## What is being asked:
Revise the passage on the congressional scoreboard, starting at "The scoreboard presents" and ending at "garnered 29 cosponsors.", by substituting "measures" for each occurrence of "bills".
* begin Excerpt provided *
A just-released Midterm Elections Scoreboard shows that Israel partisans have dominated Congress over the past 10 years, despite the preference of American voters, who consistently wish evenhanded policies and feel the U.S. gives Israel too much money.
The detailed scoreboard on candidates for the Senate and House of Representatives shows that 28 pro-Israel PACs and numerous pro-Israel individuals have given candidates millions of dollars in campaign contributions. There is currently no pro-Palestine PAC (though one of the pro-Israel PACs supports some Palestinian positions).
The scoreboard presents 29 bills and resolutions that were introduced on behalf of Israel, some openly drafted by AIPAC, the American Israel Public Affairs Committee. Twenty have passed into law or on-record statements, many by unanimous consent. The legislation has accrued a total of over 3,300 co-sponsors.
In the rare cases when pro-Israel bills were unpopular, the split usually occurred along party lines, suggesting that the action was motivated by partisan politics, not deviation from pro-Israel positions.
Only one bill explicitly supportive of Palestinians has been introduced, HR 4391, opposing Israel’s widespread imprisonment of children. The bill has so far garnered 29 cosponsors.
The Scoreboard was compiled by If Americans Knew, a nonpartisan organization that focuses on Israel-Palestine and the U.S. connection.
Five pieces of legislation in the study addressed military aid to Israel, including the Memo of Understanding (MOU) that President Obama signed, promising Israel $38 billion over the next 10 years. A bill currently before Congress cements this nonbinding agreement into law – the largest such aid package in U.S. history and an amount greater than US military aid to all other countries in the world combined. American taxpayers presently provide nearly a quarter of Israel’s annual defense budget.
* end Excerpt provided *
* begin Record excerpts *
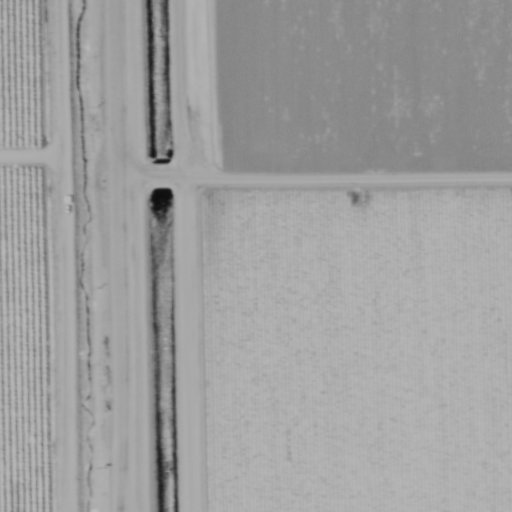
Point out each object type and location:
crop: (376, 77)
road: (188, 89)
road: (126, 177)
road: (156, 177)
road: (181, 178)
road: (351, 178)
road: (110, 255)
road: (193, 345)
crop: (361, 352)
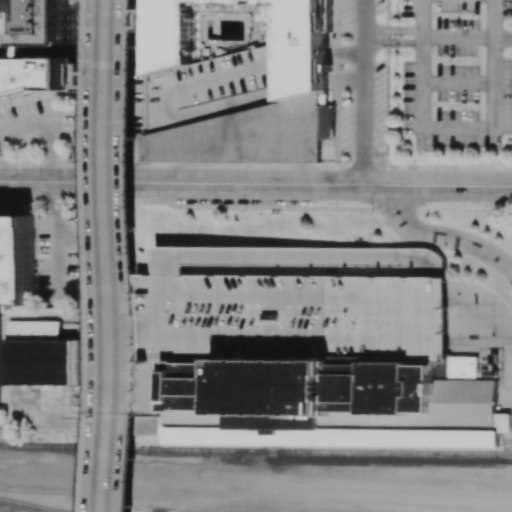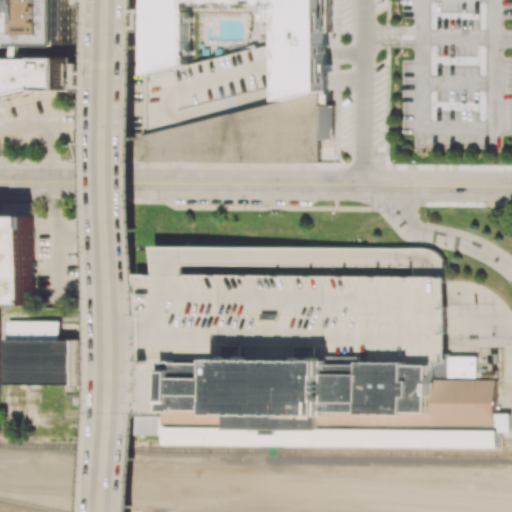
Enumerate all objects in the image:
road: (442, 10)
building: (38, 21)
building: (45, 22)
road: (399, 28)
road: (369, 35)
building: (250, 36)
road: (458, 36)
road: (502, 37)
road: (398, 42)
road: (41, 50)
parking lot: (459, 73)
building: (37, 76)
building: (40, 77)
parking lot: (218, 87)
road: (363, 92)
building: (245, 93)
building: (326, 122)
road: (458, 126)
road: (48, 127)
building: (247, 134)
street lamp: (337, 162)
street lamp: (480, 164)
road: (10, 182)
road: (94, 183)
road: (243, 184)
road: (414, 185)
street lamp: (243, 211)
street lamp: (370, 214)
road: (50, 237)
road: (79, 240)
road: (108, 256)
building: (216, 258)
road: (304, 258)
building: (14, 259)
building: (18, 261)
road: (511, 273)
road: (170, 276)
road: (155, 297)
parking lot: (298, 298)
building: (273, 316)
road: (131, 333)
road: (444, 333)
road: (256, 334)
road: (248, 352)
building: (37, 354)
building: (38, 354)
building: (457, 368)
building: (332, 403)
building: (328, 404)
building: (146, 425)
railway: (507, 443)
railway: (255, 450)
railway: (30, 505)
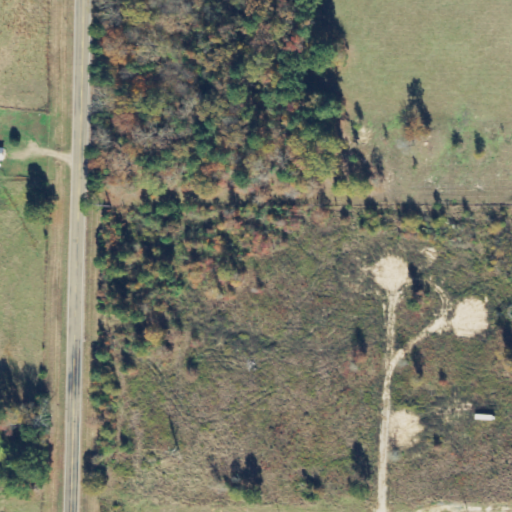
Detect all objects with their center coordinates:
road: (262, 142)
road: (74, 256)
road: (290, 451)
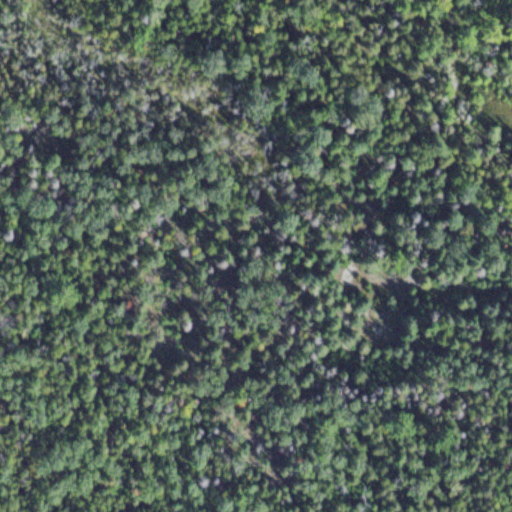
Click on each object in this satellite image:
road: (385, 320)
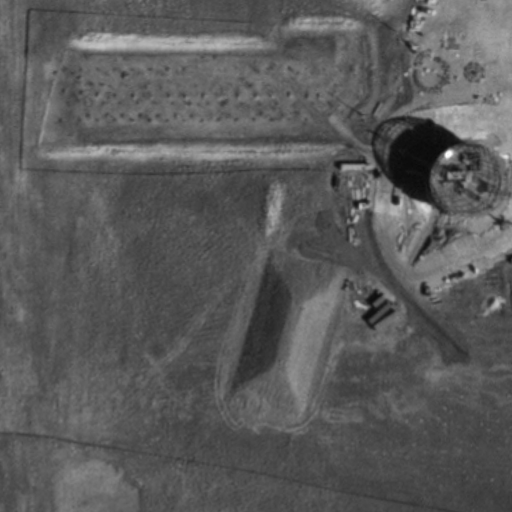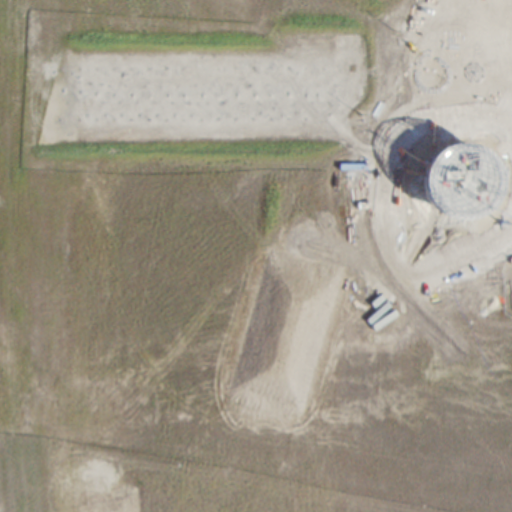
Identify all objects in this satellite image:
building: (452, 180)
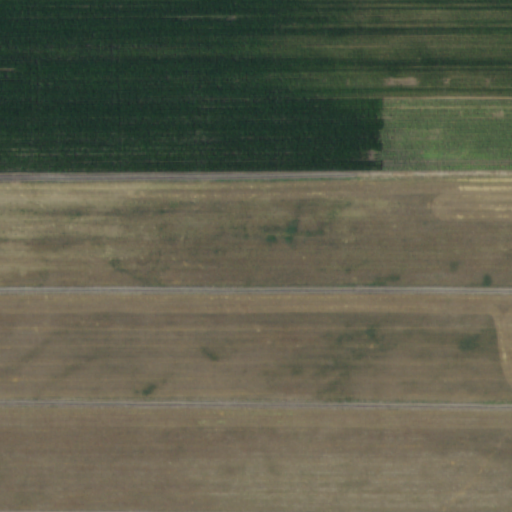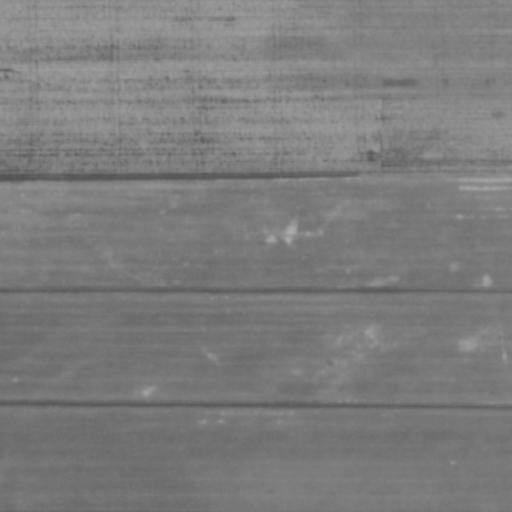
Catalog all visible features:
crop: (256, 256)
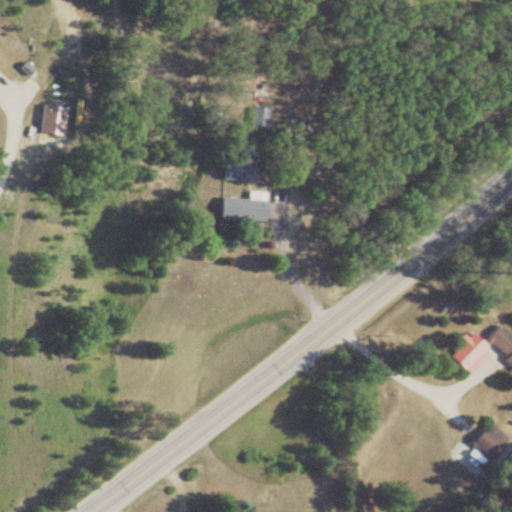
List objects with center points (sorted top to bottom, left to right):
building: (250, 116)
building: (42, 121)
road: (17, 128)
building: (233, 208)
road: (279, 250)
road: (300, 345)
building: (480, 351)
road: (383, 361)
building: (481, 443)
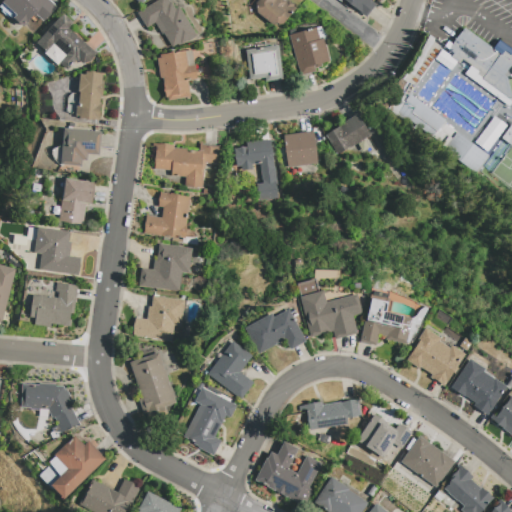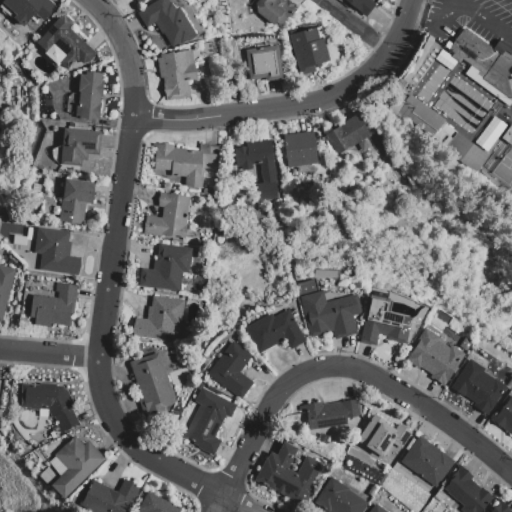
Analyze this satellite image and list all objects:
building: (140, 1)
road: (454, 1)
building: (140, 2)
building: (362, 5)
building: (360, 6)
building: (29, 9)
building: (272, 9)
building: (272, 10)
road: (449, 12)
road: (424, 16)
road: (483, 21)
building: (167, 22)
building: (167, 22)
road: (356, 27)
building: (64, 42)
building: (65, 43)
building: (308, 50)
building: (308, 50)
building: (262, 63)
building: (264, 63)
building: (483, 63)
building: (175, 74)
building: (176, 74)
building: (88, 95)
building: (88, 96)
road: (299, 105)
road: (135, 116)
building: (438, 132)
building: (346, 134)
building: (346, 135)
building: (77, 146)
building: (78, 146)
building: (298, 149)
building: (298, 149)
building: (184, 162)
building: (185, 162)
building: (257, 166)
building: (257, 166)
building: (74, 200)
building: (73, 201)
building: (167, 216)
building: (167, 217)
building: (54, 251)
building: (54, 252)
building: (165, 268)
building: (165, 268)
building: (4, 285)
building: (4, 287)
building: (53, 307)
building: (53, 308)
building: (327, 312)
building: (329, 314)
building: (158, 319)
building: (159, 319)
building: (382, 323)
building: (381, 325)
building: (273, 332)
building: (273, 332)
road: (50, 354)
building: (433, 357)
building: (433, 357)
building: (230, 370)
building: (231, 370)
building: (151, 385)
building: (151, 385)
building: (477, 386)
building: (477, 387)
building: (48, 403)
building: (48, 403)
road: (421, 405)
building: (328, 413)
building: (329, 413)
road: (112, 415)
building: (504, 416)
building: (504, 416)
building: (207, 420)
building: (206, 421)
road: (257, 432)
building: (381, 436)
building: (381, 436)
building: (426, 462)
building: (426, 462)
building: (74, 464)
building: (69, 467)
building: (287, 473)
building: (286, 474)
building: (466, 492)
building: (466, 492)
building: (107, 497)
building: (105, 498)
building: (337, 498)
building: (337, 499)
building: (155, 504)
building: (155, 505)
building: (499, 508)
building: (500, 508)
building: (374, 509)
building: (375, 509)
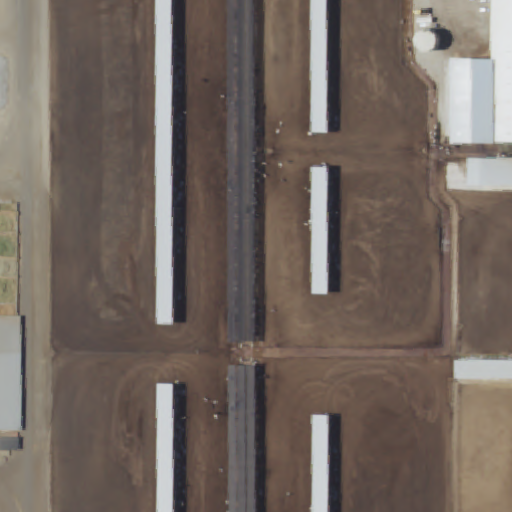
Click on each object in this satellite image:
building: (165, 15)
building: (320, 67)
building: (484, 89)
building: (490, 173)
building: (321, 231)
road: (31, 256)
building: (166, 258)
building: (484, 371)
building: (6, 375)
building: (166, 448)
building: (321, 464)
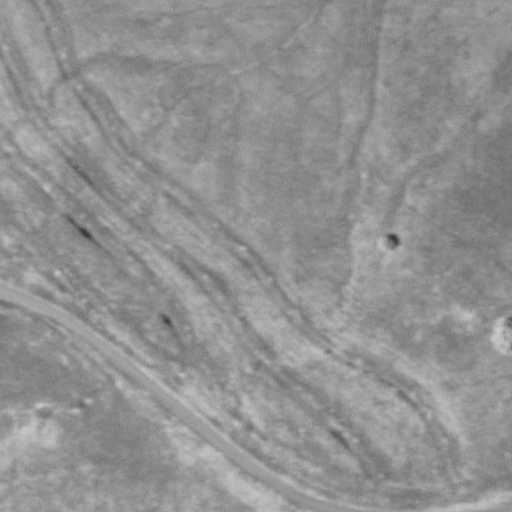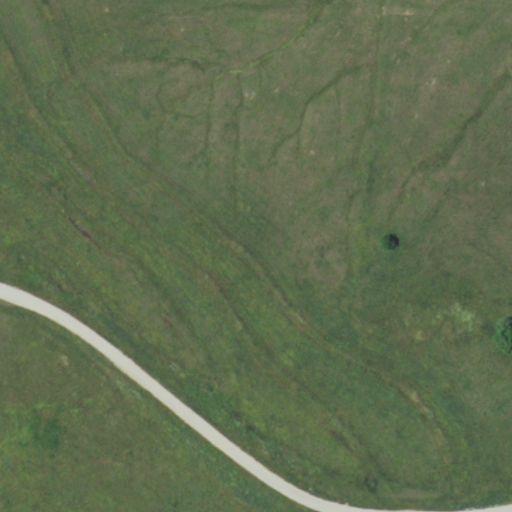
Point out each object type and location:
road: (173, 405)
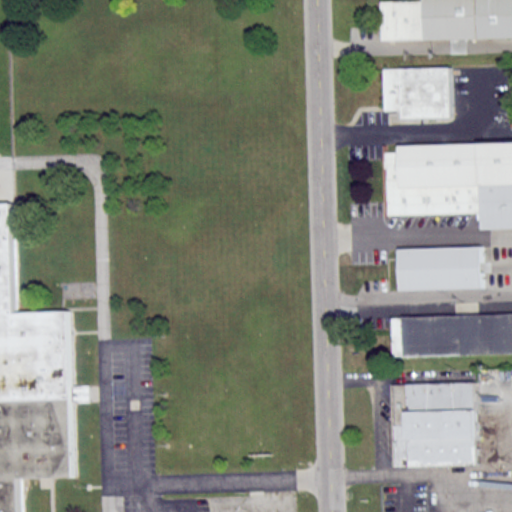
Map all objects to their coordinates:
building: (447, 18)
building: (420, 91)
road: (398, 130)
building: (452, 180)
road: (507, 238)
road: (322, 255)
building: (444, 267)
building: (452, 334)
building: (33, 381)
road: (105, 390)
road: (133, 399)
building: (438, 423)
road: (144, 498)
road: (170, 504)
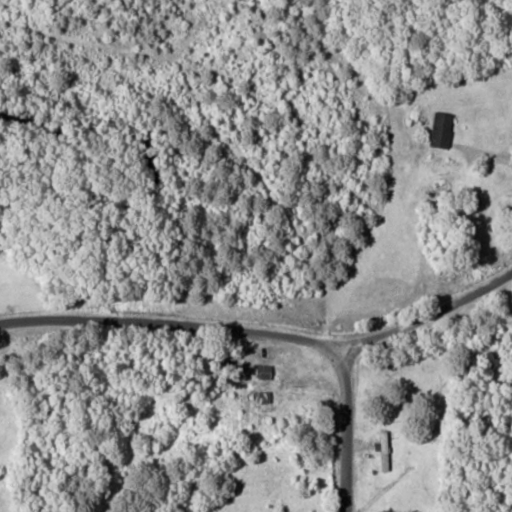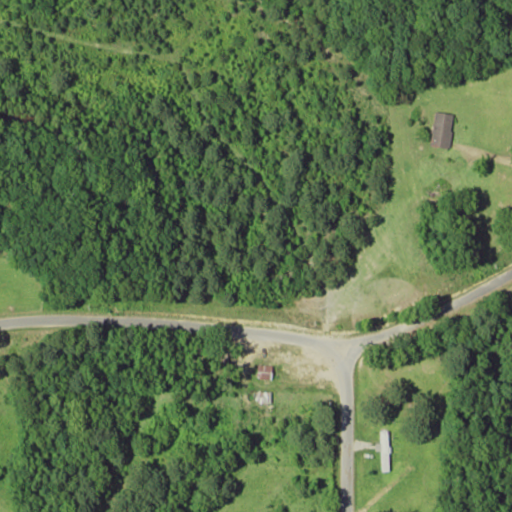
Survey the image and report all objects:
building: (438, 128)
road: (430, 312)
road: (172, 323)
building: (260, 370)
building: (259, 395)
road: (343, 428)
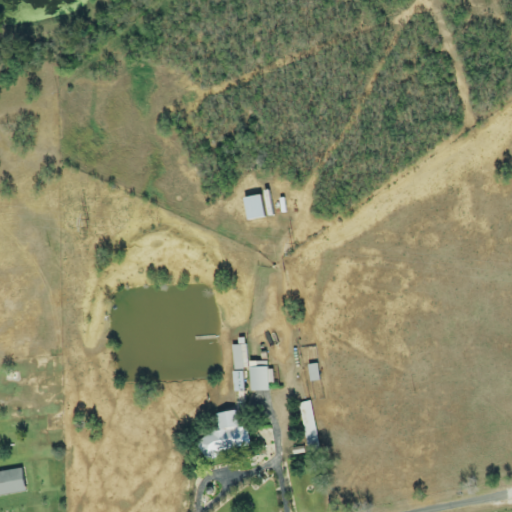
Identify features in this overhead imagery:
building: (253, 208)
power tower: (89, 225)
power tower: (294, 248)
building: (312, 373)
building: (258, 378)
building: (308, 426)
building: (225, 431)
building: (10, 484)
road: (459, 501)
road: (417, 511)
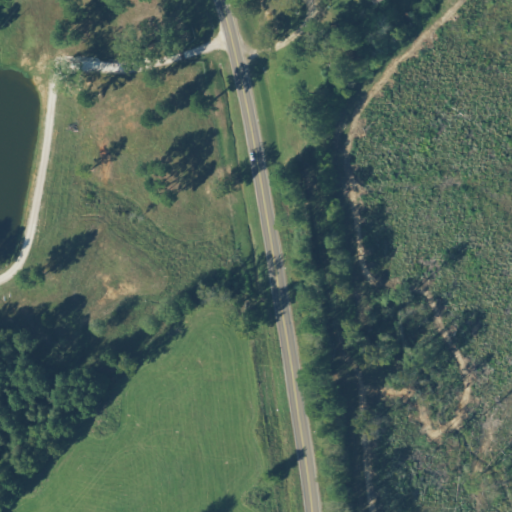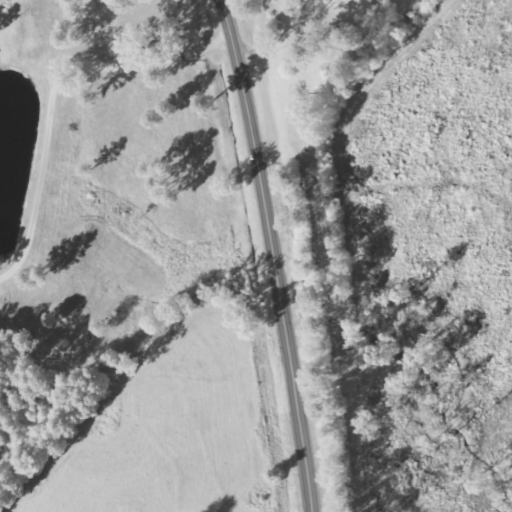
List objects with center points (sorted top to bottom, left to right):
road: (277, 253)
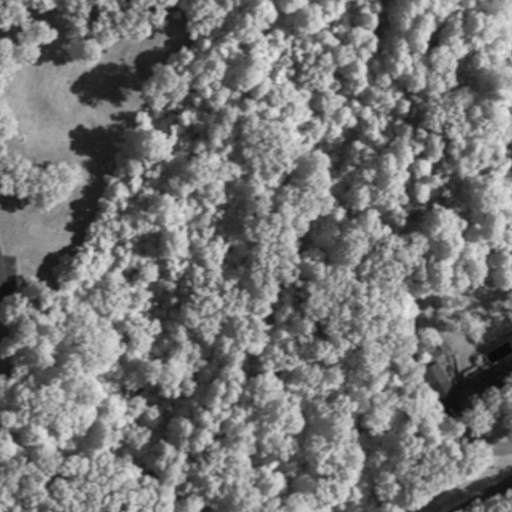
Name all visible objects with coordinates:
park: (51, 127)
road: (484, 496)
* end Record excerpts *
## Output:
The scoreboard presents 29 measures and resolutions that were introduced on behalf of Israel, some openly drafted by AIPAC, the American Israel Public Affairs Committee. Twenty have passed into law or on-record statements, many by unanimous consent. The legislation has accrued a total of over 3,300 co-sponsors.
In the rare cases when pro-Israel measures were unpopular, the split usually occurred along party lines, suggesting that the action was motivated by partisan politics, not deviation from pro-Israel positions.
Only one bill explicitly supportive of Palestinians has been introduced, HR 4391, opposing Israel’s widespread imprisonment of children. The bill has so far garnered 29 cosponsors.